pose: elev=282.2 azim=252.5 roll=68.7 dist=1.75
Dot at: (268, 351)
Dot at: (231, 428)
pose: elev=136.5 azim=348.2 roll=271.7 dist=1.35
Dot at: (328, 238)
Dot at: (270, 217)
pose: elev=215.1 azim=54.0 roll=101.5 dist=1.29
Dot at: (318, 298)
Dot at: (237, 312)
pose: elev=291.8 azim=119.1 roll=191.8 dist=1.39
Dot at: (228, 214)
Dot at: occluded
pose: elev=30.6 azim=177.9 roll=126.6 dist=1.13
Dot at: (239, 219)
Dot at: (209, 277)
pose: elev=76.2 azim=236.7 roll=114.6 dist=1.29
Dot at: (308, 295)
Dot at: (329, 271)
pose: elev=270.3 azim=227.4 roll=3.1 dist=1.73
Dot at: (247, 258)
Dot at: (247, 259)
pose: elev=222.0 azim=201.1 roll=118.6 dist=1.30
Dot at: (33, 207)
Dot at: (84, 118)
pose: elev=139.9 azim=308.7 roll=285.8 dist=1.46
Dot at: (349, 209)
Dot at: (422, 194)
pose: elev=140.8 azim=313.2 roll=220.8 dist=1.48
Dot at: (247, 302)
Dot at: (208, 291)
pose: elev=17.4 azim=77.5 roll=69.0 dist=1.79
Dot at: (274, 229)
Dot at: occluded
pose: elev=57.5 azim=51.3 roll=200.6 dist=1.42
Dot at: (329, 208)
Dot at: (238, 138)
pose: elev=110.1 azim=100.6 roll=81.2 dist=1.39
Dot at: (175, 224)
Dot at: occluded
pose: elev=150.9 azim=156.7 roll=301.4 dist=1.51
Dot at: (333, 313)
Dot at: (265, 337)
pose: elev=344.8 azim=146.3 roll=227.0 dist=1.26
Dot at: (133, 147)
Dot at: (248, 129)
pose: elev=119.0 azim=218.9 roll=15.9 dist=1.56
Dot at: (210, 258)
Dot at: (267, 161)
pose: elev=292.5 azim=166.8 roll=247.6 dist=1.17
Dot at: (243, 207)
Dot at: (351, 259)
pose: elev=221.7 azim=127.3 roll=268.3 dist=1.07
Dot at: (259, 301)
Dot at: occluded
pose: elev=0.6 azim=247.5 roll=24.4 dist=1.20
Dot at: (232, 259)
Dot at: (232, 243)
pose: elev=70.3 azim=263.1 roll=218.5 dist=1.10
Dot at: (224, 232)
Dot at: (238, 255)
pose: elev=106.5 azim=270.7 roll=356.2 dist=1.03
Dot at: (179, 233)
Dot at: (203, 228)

^^^^^^^^^^^^^^^^

### The task
Pull every line of the material above and reproduce each one unchanged, in the same order, from the first line to the last.

### Written response
pose: elev=282.2 azim=252.5 roll=68.7 dist=1.75
Dot at: (268, 351)
Dot at: (231, 428)
pose: elev=136.5 azim=348.2 roll=271.7 dist=1.35
Dot at: (328, 238)
Dot at: (270, 217)
pose: elev=215.1 azim=54.0 roll=101.5 dist=1.29
Dot at: (318, 298)
Dot at: (237, 312)
pose: elev=291.8 azim=119.1 roll=191.8 dist=1.39
Dot at: (228, 214)
Dot at: occluded
pose: elev=30.6 azim=177.9 roll=126.6 dist=1.13
Dot at: (239, 219)
Dot at: (209, 277)
pose: elev=76.2 azim=236.7 roll=114.6 dist=1.29
Dot at: (308, 295)
Dot at: (329, 271)
pose: elev=270.3 azim=227.4 roll=3.1 dist=1.73
Dot at: (247, 258)
Dot at: (247, 259)
pose: elev=222.0 azim=201.1 roll=118.6 dist=1.30
Dot at: (33, 207)
Dot at: (84, 118)
pose: elev=139.9 azim=308.7 roll=285.8 dist=1.46
Dot at: (349, 209)
Dot at: (422, 194)
pose: elev=140.8 azim=313.2 roll=220.8 dist=1.48
Dot at: (247, 302)
Dot at: (208, 291)
pose: elev=17.4 azim=77.5 roll=69.0 dist=1.79
Dot at: (274, 229)
Dot at: occluded
pose: elev=57.5 azim=51.3 roll=200.6 dist=1.42
Dot at: (329, 208)
Dot at: (238, 138)
pose: elev=110.1 azim=100.6 roll=81.2 dist=1.39
Dot at: (175, 224)
Dot at: occluded
pose: elev=150.9 azim=156.7 roll=301.4 dist=1.51
Dot at: (333, 313)
Dot at: (265, 337)
pose: elev=344.8 azim=146.3 roll=227.0 dist=1.26
Dot at: (133, 147)
Dot at: (248, 129)
pose: elev=119.0 azim=218.9 roll=15.9 dist=1.56
Dot at: (210, 258)
Dot at: (267, 161)
pose: elev=292.5 azim=166.8 roll=247.6 dist=1.17
Dot at: (243, 207)
Dot at: (351, 259)
pose: elev=221.7 azim=127.3 roll=268.3 dist=1.07
Dot at: (259, 301)
Dot at: occluded
pose: elev=0.6 azim=247.5 roll=24.4 dist=1.20
Dot at: (232, 259)
Dot at: (232, 243)
pose: elev=70.3 azim=263.1 roll=218.5 dist=1.10
Dot at: (224, 232)
Dot at: (238, 255)
pose: elev=106.5 azim=270.7 roll=356.2 dist=1.03
Dot at: (179, 233)
Dot at: (203, 228)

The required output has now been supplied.